In 1924, Thüringer Ordnungsbund’s right-wing nationalist party wins a majority in the Weimar Landtag: the Bauhaus budget is cut in half. Since its foundation, the Bauhaus has been caught in crossfire between various political parties. The right wing rejects this school because of its utopian, even Bolshevik, views. During these same elections, the city of Dessau is won by the democrats, who are more than happy to welcome the Bauhaus in their industrial city. Gropius draws up the plans for the new school which construction is completed in December 1926. The school opens again in a very favourable creative climate.
The majority of teachers and pupils claim to be Marxists; not in its Leninist form, but rather Hegelian. This Marxism aims at the emancipation of the masses through the fruit of a profoundly anti-bourgeois collective work. In 1928, the constructivist guard, Marcel Breuer and Moholy-Nagy, leave the school. Gropius calls Hannes Meyer, in charge of the architecture workshop and a fervent Marxist, to succeed him. Meyer wants the school to assume its social role in order to produce for the masses.
“The needs of the people, not the need for luxury”. Meyer likes to say
As such, within the school, he creates a production cooperative. For Meyer, architecture should not be defined in a formal or aesthetic way. The architectural form is to be calculated with scientific logic in mind.
Some professors write a report sent to the Mayor of Dessau. They denounce Meyer’s ties with the Communist Party. This leeds to his dismissal in 1930.
After the success of his pavilion at the 1929 Barcelona International Exhibit, Mies van der Rohe, then director of the Deutscher Werkbund, is recruited to calm relations within the school. He decides to refocus the Bauhaus teaching around architecture, depoliticizing its approach.
In 1931, the National Socialist Party won the elections of the Dessau region. On August 22, 1932, a Nazi resolution orders the dissolution of Bauhaus. The Bauhaus of Dessau closes its doors on October 1, 1932. Yet, in a very heavy political climate, Mies decided to install the Bauhaus in a Berlin former abandoned factory. Mies doesn’t have the time to give the school a new impetus by making it private. On January 30th, 1933 Hitler becomes Chancellor of Germany. As soon as April, the political police carries out a search and seales the school.
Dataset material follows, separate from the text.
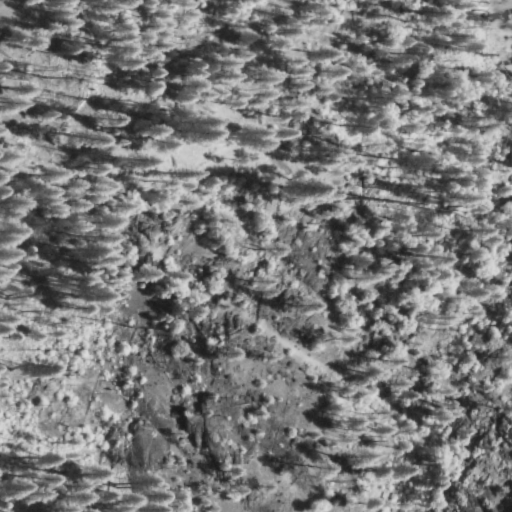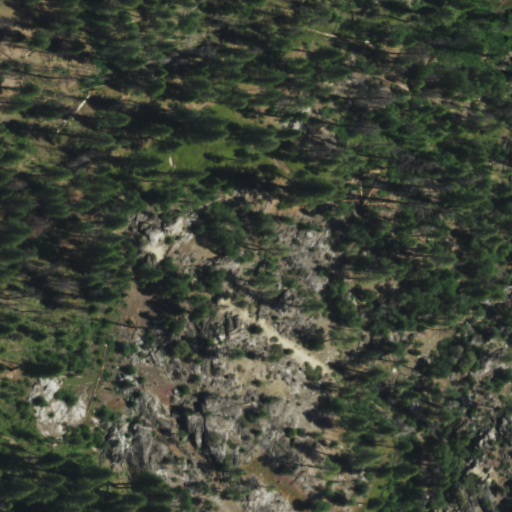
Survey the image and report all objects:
airstrip: (324, 368)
On July 19, Mies declares the Bauhaus dissolved.
Despite its closure, the Bauhaus still continues to influence the arts and modern architecture. Many of his teachers emigrated to the United States and have shaped our today’s world. The Bauhaus Design and Furnitures are always reissued over and over again..
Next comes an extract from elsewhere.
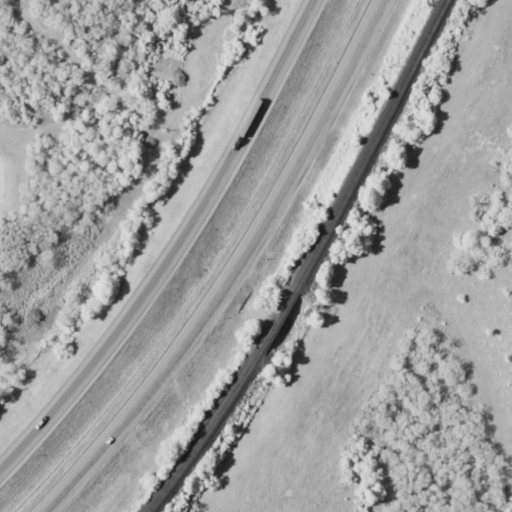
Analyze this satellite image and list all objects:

An inspiration for FloatYourHomeBerlin
In designing the plans of my houseboat, I wanted simple lines tending to purity. As advocated by Marcel Breuer (first a student, then a professor at the Bauhaus), I work on functionalism as a real theoretical and aesthetic principle. Still following Mies’ doctrine – LESS IS MORE – I am committed to making FloatYourHomeBerlin a practical world, without the unnecessary.